Chapter E, Problem 1ES

To determine

To solve:the givenset of linearequationfor value of variable using matrices and mathematical methodologies.

Answer to Problem 1ES

The value of variable is $x=2andy=-1$ .

Explanation of Solution

Given information:

The given is below set of linear equation:

  $\left\{\begin{array}{l}x+y=1\\ x-2y=4\end{array}\right\}$

Calculation:

The given is below set of linear equation:

  $\left\{\begin{array}{l}x+y=1\\ x-2y=4\end{array}\right\}$

The given equation is re-written below in matrices form:

  $\begin{array}{l}\left\{\begin{array}{l}x+y=1\\ x-2y=4\end{array}\right\}\\ \left(\begin{array}{cc}1& 1\\ 1& -2\end{array}\right)\left(\begin{array}{c}x\\ y\end{array}\right)=\left(\begin{array}{c}1\\ 4\end{array}\right)\end{array}$

This matrix representation is in form of:

  $AX=B$

Here matrix A represents coefficients of linear equation, matrix B represents the resultant of two equation and matrix $X$ represents variables of linear equations.

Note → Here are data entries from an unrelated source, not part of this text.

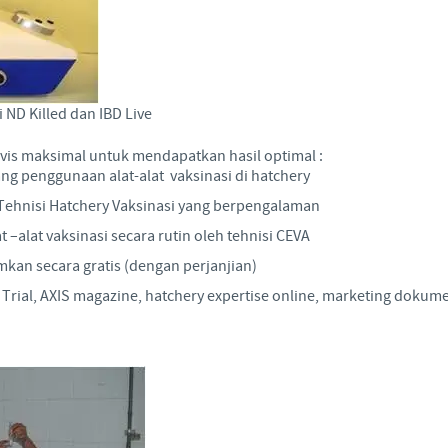
i ND Killed dan IBD Live
is maksimal untuk mendapatkan hasil optimal :
ang penggunaan alat-alat vaksinasi di hatchery
Tehnisi Hatchery Vaksinasi yang berpengalaman
–alat vaksinasi secara rutin oleh tehnisi CEVA
mkan secara gratis (dengan perjanjian)
 Trial, AXIS magazine, hatchery expertise online, marketing dokume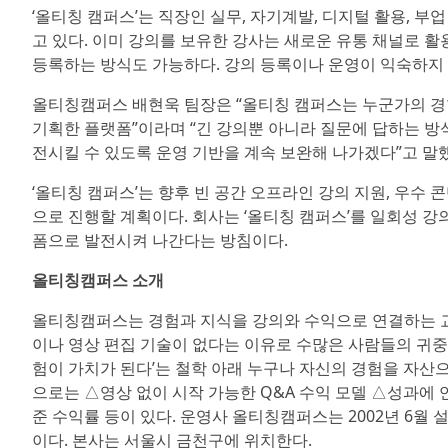
‘올티칭 캠퍼스’는 직장인 실무, 자기계발, 디지털 활용, 
고 있다. 이미 강의를 보유한 강사는 새로운 유통 채널로 활
등록하는 방식도 가능하다. 강의 등록이나 운영이 익숙하지 
올티칭캠퍼스 배현욱 팀장은 “올티칭 캠퍼스는 누군가의 경
기획한 플랫폼”이라며 “긴 강의뿐 아니라 질문에 답하는 방
전시킬 수 있도록 운영 기반을 계속 보완해 나가겠다”고 말
‘올티칭 캠퍼스’는 향후 빈 공간 오프라인 강의 지원, 우수 
으로 진행할 계획이다. 회사는 ‘올티칭 캠퍼스’를 일회성 강
폼으로 발전시켜 나간다는 방침이다.
올티칭캠퍼스 소개
올티칭캠퍼스는 경험과 지식을 강의와 수익으로 연결하는 교육
이나 영상 편집 기술이 없다는 이유로 수많은 사람들의 귀중
험이 가치가 된다’는 철학 아래 누구나 자신의 경험을 자산으
으로는 △영상 없이 시작 가능한 Q&A 수익 모델 △성과에 
준 수익률 등이 있다. 운영사 올티칭캠퍼스는 2002년 6월
이다. 본사는 서울시 금천구에 위치한다.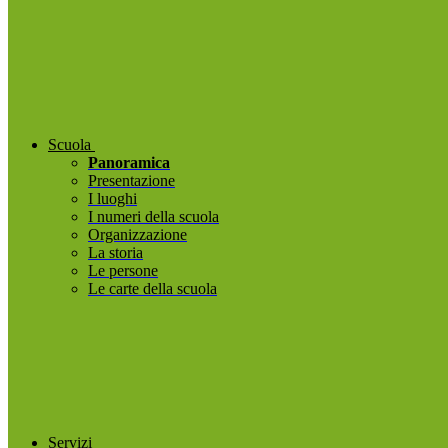
Scuola
Panoramica
Presentazione
I luoghi
I numeri della scuola
Organizzazione
La storia
Le persone
Le carte della scuola
Servizi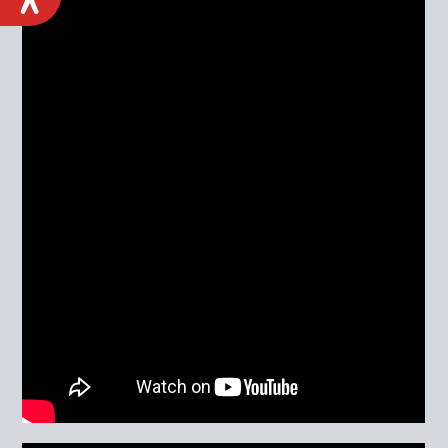
ACCESIBILIDAD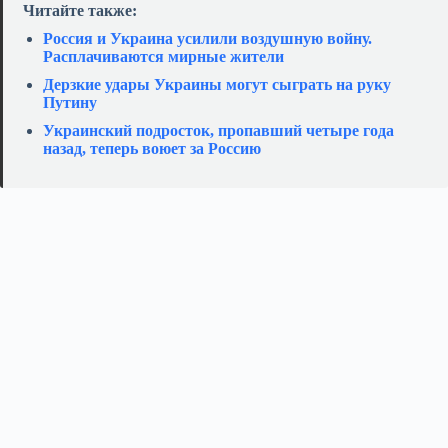
Читайте также:
Россия и Украина усилили воздушную войну.
Расплачиваются мирные жители
Дерзкие удары Украины могут сыграть на руку
Путину
Украинский подросток, пропавший четыре года
назад, теперь воюет за Россию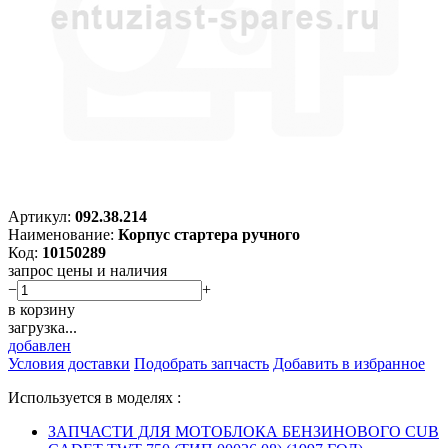
Артикул:
092.38.214
Наименование:
Корпус стартера ручного
Код:
10150289
запрос цены и наличия
−
+
в корзину
загрузка...
добавлен
Условия доставки
Подобрать запчасть
Добавить в избранное
Используется в моделях :
ЗАПЧАСТИ ДЛЯ МОТОБЛОКА БЕНЗИНОВОГО CUB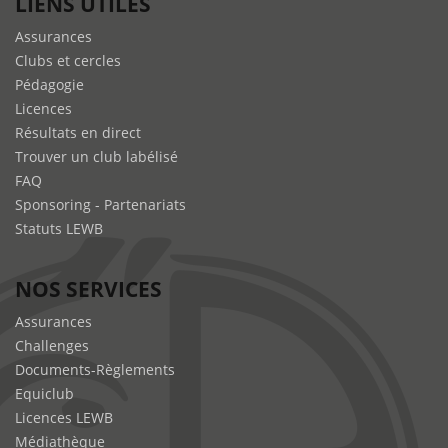
LIENS UTILES
Assurances
Clubs et cercles
Pédagogie
Licences
Résultats en direct
Trouver un club labélisé
FAQ
Sponsoring - Partenariats
Statuts LEWB
NOS SERVICES
Assurances
Challenges
Documents-Règlements
Equiclub
Licences LEWB
Médiathèque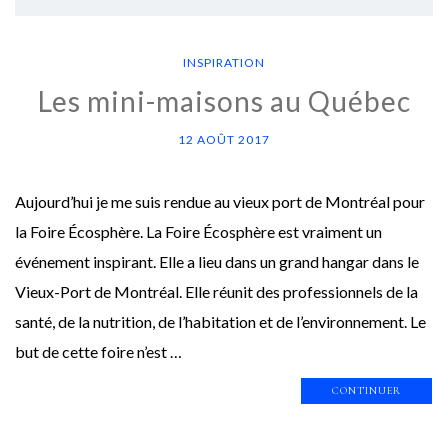
INSPIRATION
Les mini-maisons au Québec
12 AOÛT 2017
Aujourd’hui je me suis rendue au vieux port de Montréal pour
la Foire Écosphère. La Foire Écosphère est vraiment un
événement inspirant. Elle a lieu dans un grand hangar dans le
Vieux-Port de Montréal. Elle réunit des professionnels de la
santé, de la nutrition, de l’habitation et de l’environnement. Le
but de cette foire n’est …
CONTINUER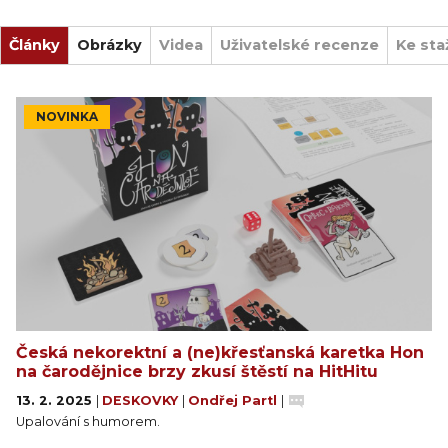
Články
Obrázky
Videa
Uživatelské recenze
Ke sta
NOVINKA
Česká nekorektní a (ne)křesťanská karetka Hon
na čarodějnice brzy zkusí štěstí na HitHitu
13. 2. 2025
|
DESKOVKY
|
Ondřej Partl
|
Upalování s humorem.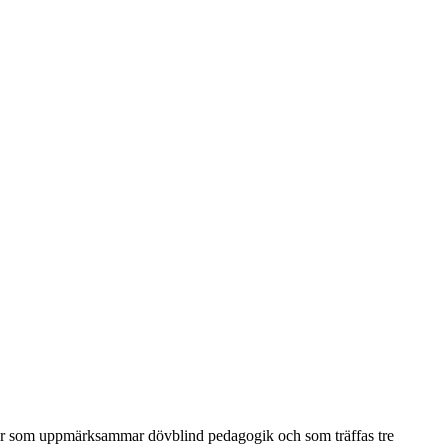
ner som uppmärksammar dövblind pedagogik och som träffas tre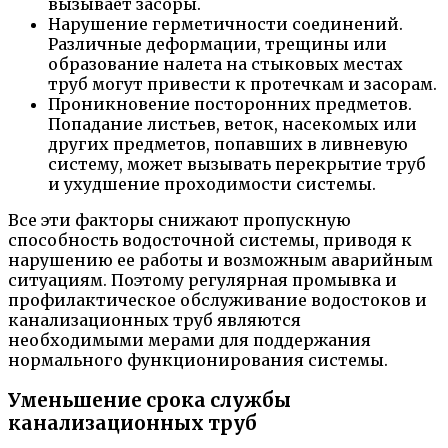
вызывает засоры.
Нарушение герметичности соединений.
Различные деформации, трещины или
образование налета на стыковых местах
труб могут привести к протечкам и засорам.
Проникновение посторонних предметов.
Попадание листьев, веток, насекомых или
других предметов, попавших в ливневую
систему, может вызывать перекрытие труб
и ухудшение проходимости системы.
Все эти факторы снижают пропускную
способность водосточной системы, приводя к
нарушению ее работы и возможным аварийным
ситуациям. Поэтому регулярная промывка и
профилактическое обслуживание водостоков и
канализационных труб являются
необходимыми мерами для поддержания
нормального функционирования системы.
Уменьшение срока службы
канализационных труб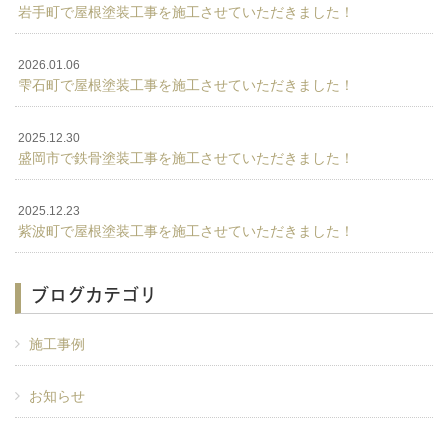
岩手町で屋根塗装工事を施工させていただきました！
2026.01.06
雫石町で屋根塗装工事を施工させていただきました！
2025.12.30
盛岡市で鉄骨塗装工事を施工させていただきました！
2025.12.23
紫波町で屋根塗装工事を施工させていただきました！
ブログカテゴリ
施工事例
お知らせ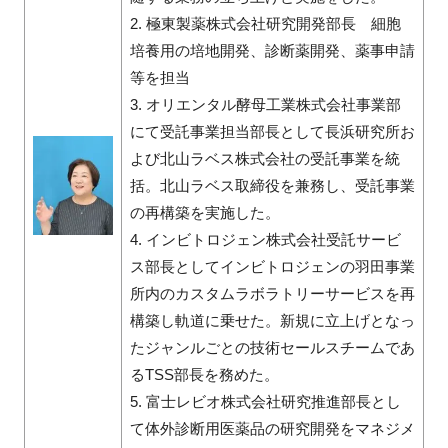
2. 極東製薬株式会社研究開発部長 細胞
培養用の培地開発、診断薬開発、薬事申請
等を担当
3. オリエンタル酵母工業株式会社事業部
にて受託事業担当部長として長浜研究所お
よび北山ラベス株式会社の受託事業を統
括。北山ラベス取締役を兼務し、受託事業
の再構築を実施した。
4. インビトロジェン株式会社受託サービ
ス部長としてインビトロジェンの羽田事業
所内のカスタムラボラトリーサービスを再
構築し軌道に乗せた。新規に立上げとなっ
たジャンルごとの技術セールスチームであ
るTSS部長を務めた。
5. 富士レビオ株式会社研究推進部長とし
て体外診断用医薬品の研究開発をマネジメ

Applying matrix properties as below:

  $\begin{array}{l}AX=B\\ A^{-1}AX=A^{-1}B\left[\text{multiply both side by}{A}^{-1}\right]\\ IX=A^{-1}B\left[I\text{is identity matrix and }IX=X\right]\\ X=A^{-1}B\end{array}$

So, the value of variables of linear equation is equal to product of inverse of matrix A and matrix B.

Now it is known that inverse of matrix is equal to adjoint of A divided by determinant of matrix A, as below:

  $A^{-1}=\frac{1}{\left|A\right|}adj(A)$

Put value in above formula to find value of A inverse for given linear equation:

  $\begin{array}{l}{A}^{-1}=\frac{1}{(1)(-2)-(1)(1)}\left(\begin{array}{cc}-2& -1\\ -1& 1\end{array}\right)\\ A^{-1}=\frac{1}{-2-1}\left(\begin{array}{cc}-2& -1\\ -1& 1\end{array}\right)\\ A^{-1}=\frac{1}{-3}\left(\begin{array}{cc}-2& -1\\ -1& 1\end{array}\right)\end{array}$

Put value A inverse and B in formula for variables, as below:

  $\begin{array}{l}X=A^{-1}B\\ \left(\begin{array}{c}x\\ y\end{array}\right)=\frac{1}{-3}\left(\begin{array}{cc}-2& -1\\ -1& 1\end{array}\right)\left(\begin{array}{c}1\\ 4\end{array}\right)\\ \left(\begin{array}{c}x\\ y\end{array}\right)=\frac{1}{-3}\left(\begin{array}{c}-6\\ 3\end{array}\right)\left[\text{multiply the matrices first}\right]\\ \left(\begin{array}{c}x\\ y\end{array}\right)=\left(\begin{array}{c}2\\ -1\end{array}\right)\end{array}$

Hence, the value of variable is $x=2andy=-1$ .